> [EXTRACT TO READ]:
Skip site navigation (1)Skip section navigation (2)
Date:      Mon, 23 Jul 2012 12:24:34 -0700
From:      Adrian Chadd <adrian.chadd@gmail.com>
To:        lev@freebsd.org
Cc:        wireless@freebsd.org
Subject:   Re: ath0: device timeout with 802.11n client
Message-ID:  <CAJ-Vmonq%2Bwef2mVv%2BY6P6TsYpkwKRDcNRh=467xA999pTrFUXw@mail.gmail.com>
In-Reply-To: <1468023399.20120723175744@serebryakov.spb.ru>
References:  <298155894.20120709002844@serebryakov.spb.ru> <CAJ-VmomWfbTZG1z_iEDEXWmFTWSSfDpPJZ0iFFHOio8eGwuUhg@mail.gmail.com> <1491344515.20120709013411@serebryakov.spb.ru> <CAJ-VmokFcHSx9bQtRMFFx5EGXE=P2Zj-omZ266nNfTVd-DELWw@mail.gmail.com> <1252921508.20120709132351@serebryakov.spb.ru> <CAJ-VmonDzZEBubrbTxMbj32X024orbgbRHFz7FpchrHuJigbkg@mail.gmail.com> <802688919.20120709140808@serebryakov.spb.ru> <CAJ-Vmom-s=4sVZ-Y1VJLXMouz3n48PLSdqHJ8ghH6iXyjFUaTg@mail.gmail.com> <1966637204.20120713194935@serebryakov.spb.ru> <CAJ-VmomBznMGZWyfaqibT9HXPGr1ORNaSG838aLPDeY%2B0smoew@mail.gmail.com> <5862675.20120713203432@serebryakov.spb.ru> <CAJ-Vmok%2BtQULYHy3=pqgHTfK-oEfBNV7OMugzOuAosC_Msha9g@mail.gmail.com> <CAJ-Vmon2-1d7dg%2BeDDz4Dpnq_FdW_U24=xdW5yOKKg=NeUsveQ@mail.gmail.com> <7750188.20120716011053@serebryakov.spb.ru> <CAJ-Vmom70sNoRKdVPSH3Aqxi6r=z7BDK6x_ydTEtygunYrLrVA@mail.gmail.com> <CAJ-Vmo=DOPr9PKOfcF4%2BfHXYzSbDEmrTt4iK9NP4UL=akycW5g@mail.gmail.com> <1214412854.20120722020752@serebryakov.spb.ru> <CAJ-Vmo=SuA0pqJdSAS6eKKB1HiXcUi1mxmo7BY2XyK-PZZWccQ@mail.gmail.com> <1468023399.20120723175744@serebryakov.spb.ru>

next in thread | previous in thread | raw e-mail | index | archive | help
.. and is that "bar_unsuspend" the first line to appear in your
debugging output?

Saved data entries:

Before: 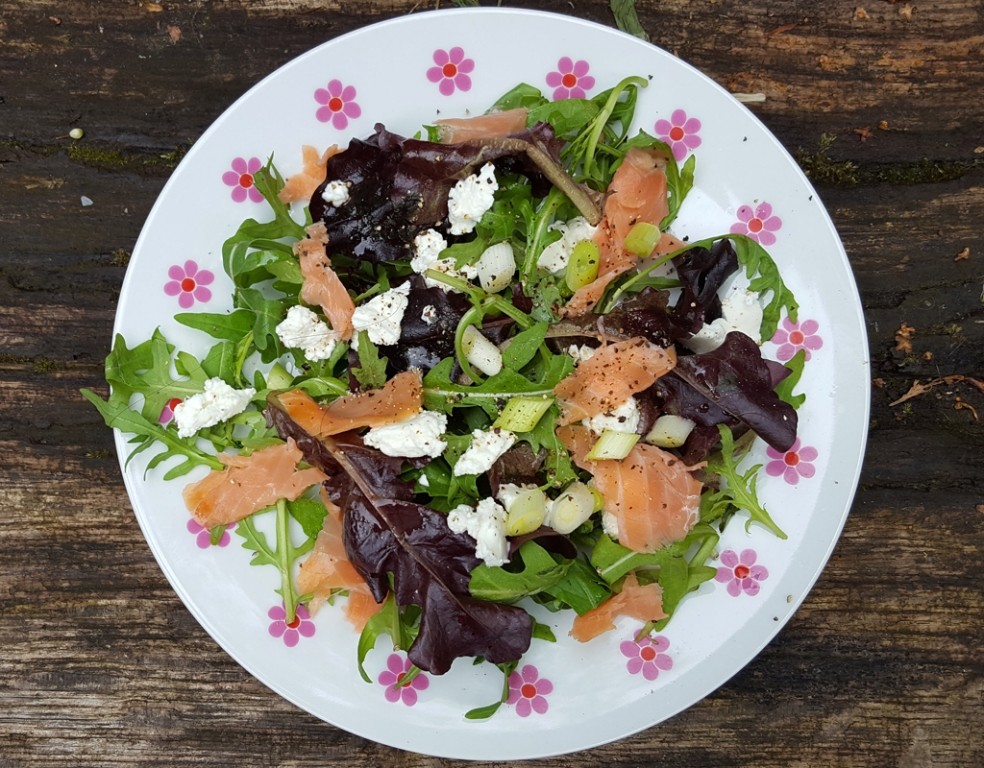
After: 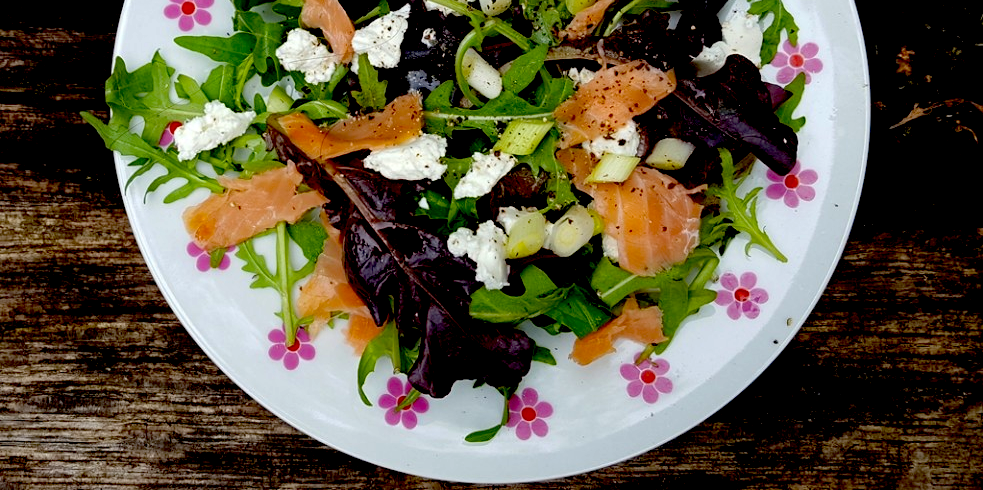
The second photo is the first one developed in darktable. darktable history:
crop and rotate: top 36.097%
haze removal: compatibility mode true, adaptive false
exposure: black level correction 0.054, exposure -0.038 EV, compensate highlight preservation false
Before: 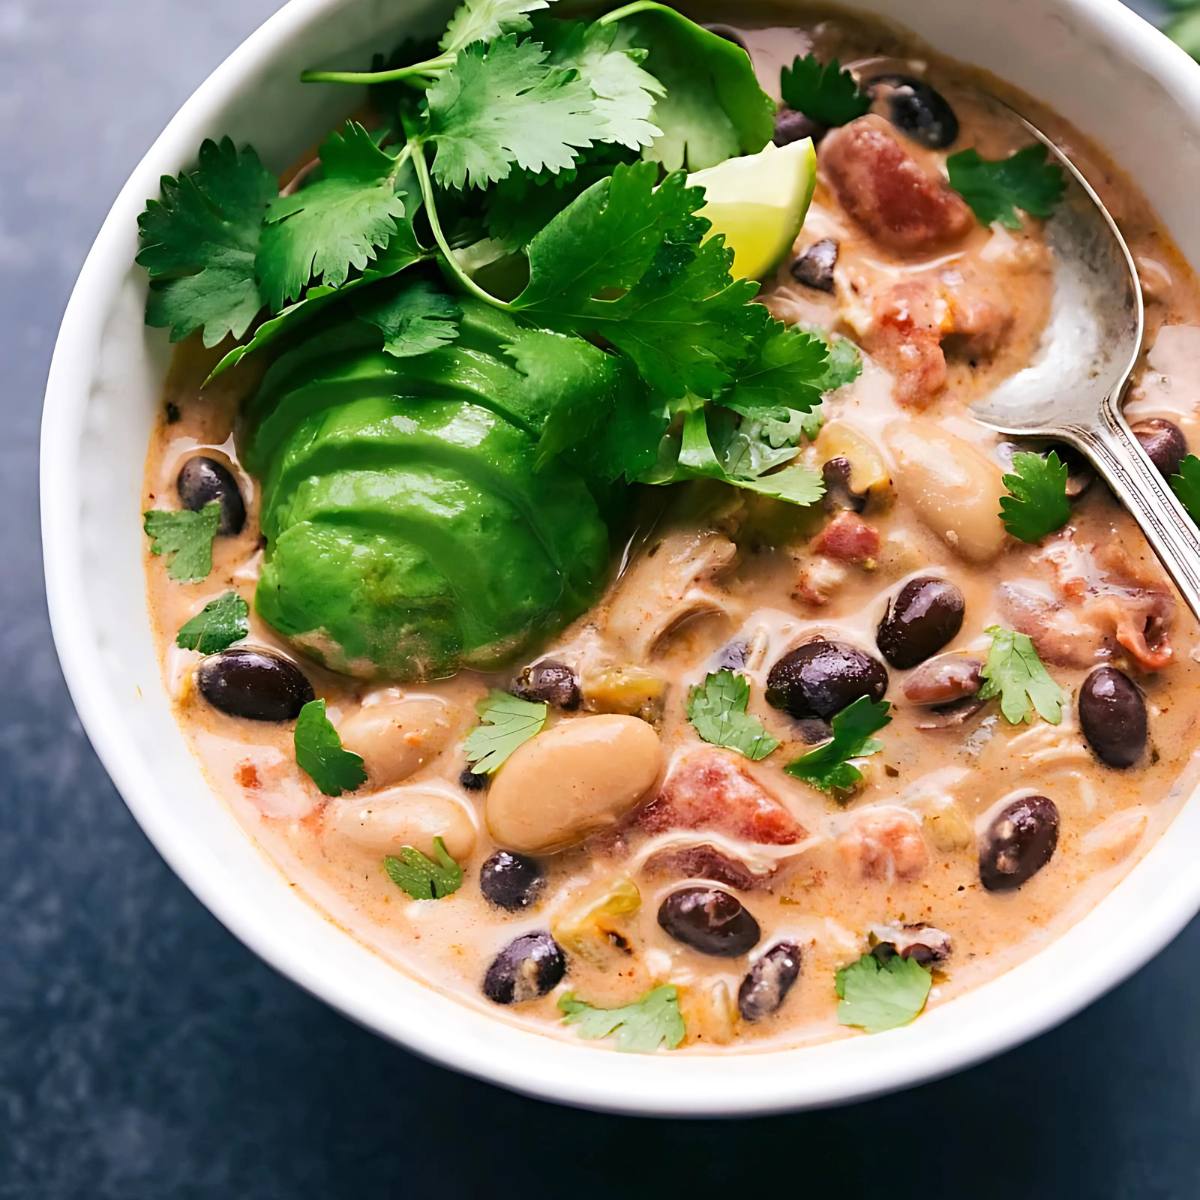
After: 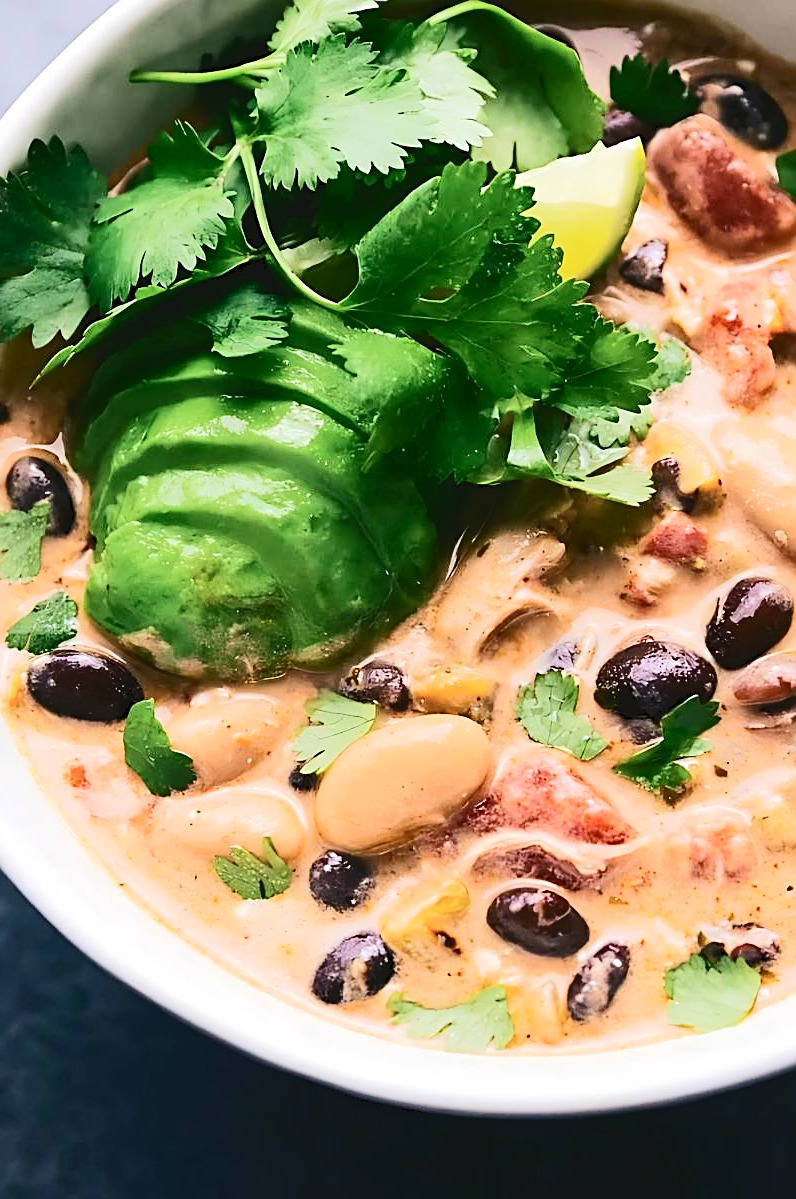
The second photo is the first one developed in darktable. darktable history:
tone curve: curves: ch0 [(0, 0) (0.003, 0.061) (0.011, 0.065) (0.025, 0.066) (0.044, 0.077) (0.069, 0.092) (0.1, 0.106) (0.136, 0.125) (0.177, 0.16) (0.224, 0.206) (0.277, 0.272) (0.335, 0.356) (0.399, 0.472) (0.468, 0.59) (0.543, 0.686) (0.623, 0.766) (0.709, 0.832) (0.801, 0.886) (0.898, 0.929) (1, 1)], color space Lab, independent channels, preserve colors none
crop and rotate: left 14.29%, right 19.332%
sharpen: on, module defaults
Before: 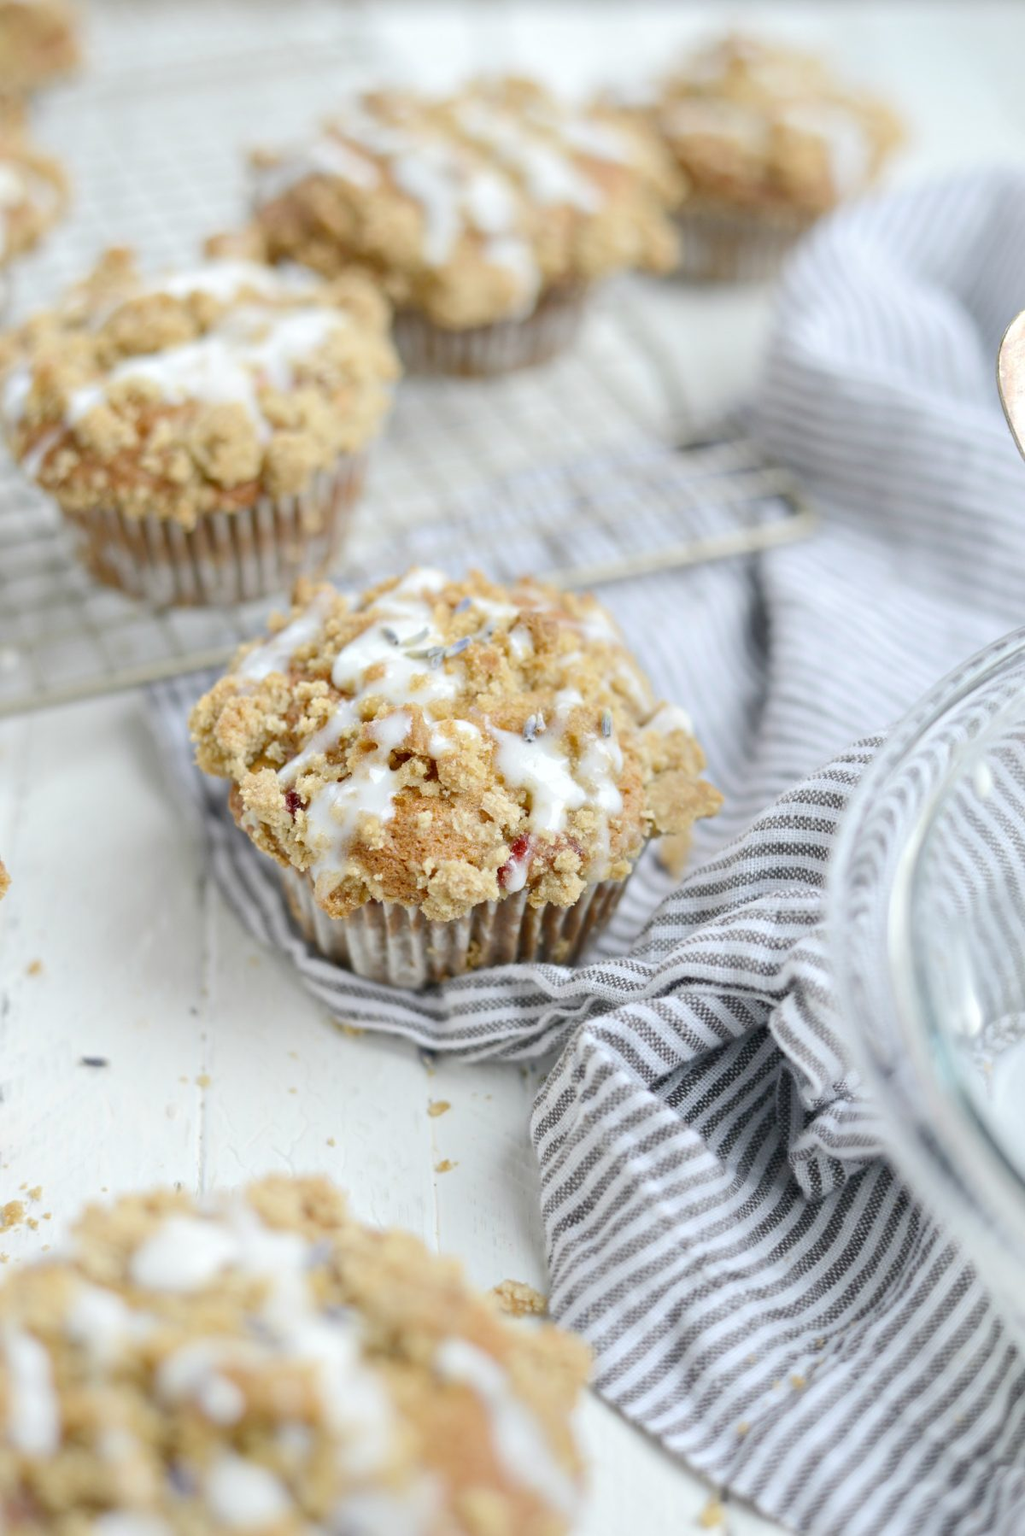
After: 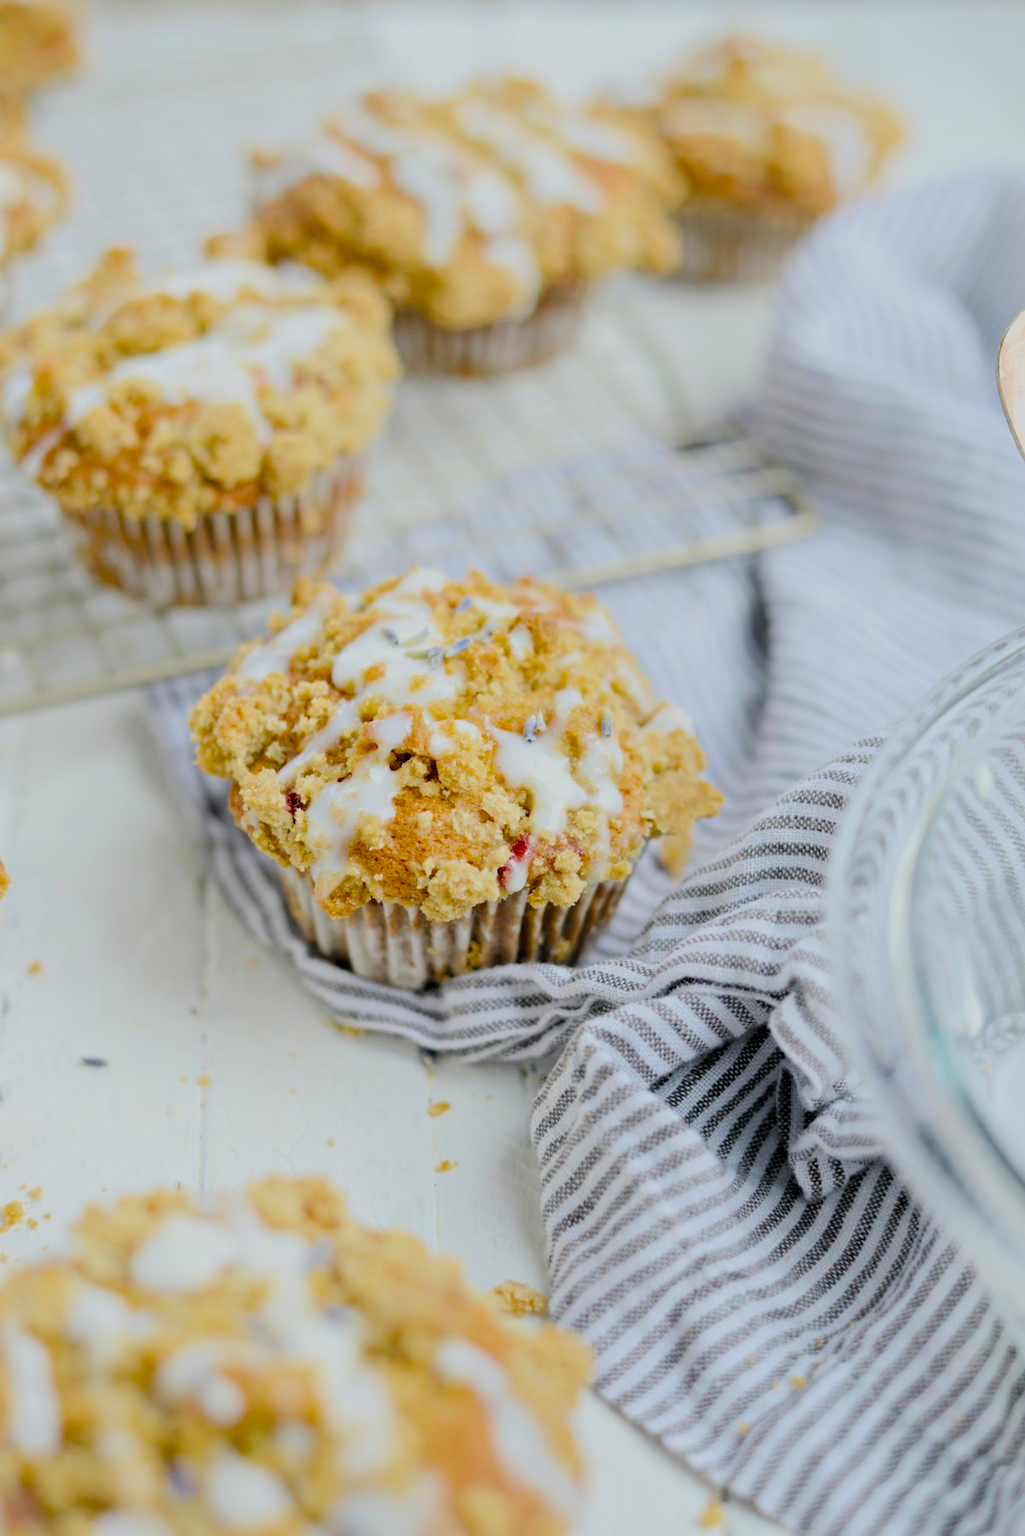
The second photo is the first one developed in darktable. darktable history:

> [PROBLEM SET]:
(a) In the mailing list message, transcribe everything from "next in thread" down to "debugging output?".
(b) List the email addresses given in the From, To and Cc lines of the mailing list message.
(c) According to its header, what date and time was the mailing list message sent?

> [TASK ANSWERS]:
(a)
next in thread | previous in thread | raw e-mail | index | archive | help
.. and is that "bar_unsuspend" the first line to appear in your
debugging output?

(b)
adrian.chadd@gmail.com
lev@freebsd.org
wireless@freebsd.org

(c) Mon, 23 Jul 2012 12:24:34 -0700